Saved data entries:
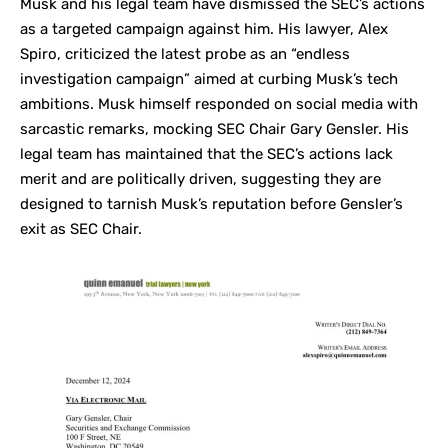
Musk and his legal team have dismissed the SEC’s actions
as a targeted campaign against him. His lawyer, Alex
Spiro, criticized the latest probe as an “endless
investigation campaign” aimed at curbing Musk’s tech
ambitions. Musk himself responded on social media with
sarcastic remarks, mocking SEC Chair Gary Gensler. His
legal team has maintained that the SEC’s actions lack
merit and are politically driven, suggesting they are
designed to tarnish Musk’s reputation before Gensler’s
exit as SEC Chair.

* [PROBLEM STATEMENT]
Give back the text of all the records above word for word, without the pictures.

* [RESPONSE AREA]
Musk and his legal team have dismissed the SEC’s actions
as a targeted campaign against him. His lawyer, Alex
Spiro, criticized the latest probe as an “endless
investigation campaign” aimed at curbing Musk’s tech
ambitions. Musk himself responded on social media with
sarcastic remarks, mocking SEC Chair Gary Gensler. His
legal team has maintained that the SEC’s actions lack
merit and are politically driven, suggesting they are
designed to tarnish Musk’s reputation before Gensler’s
exit as SEC Chair.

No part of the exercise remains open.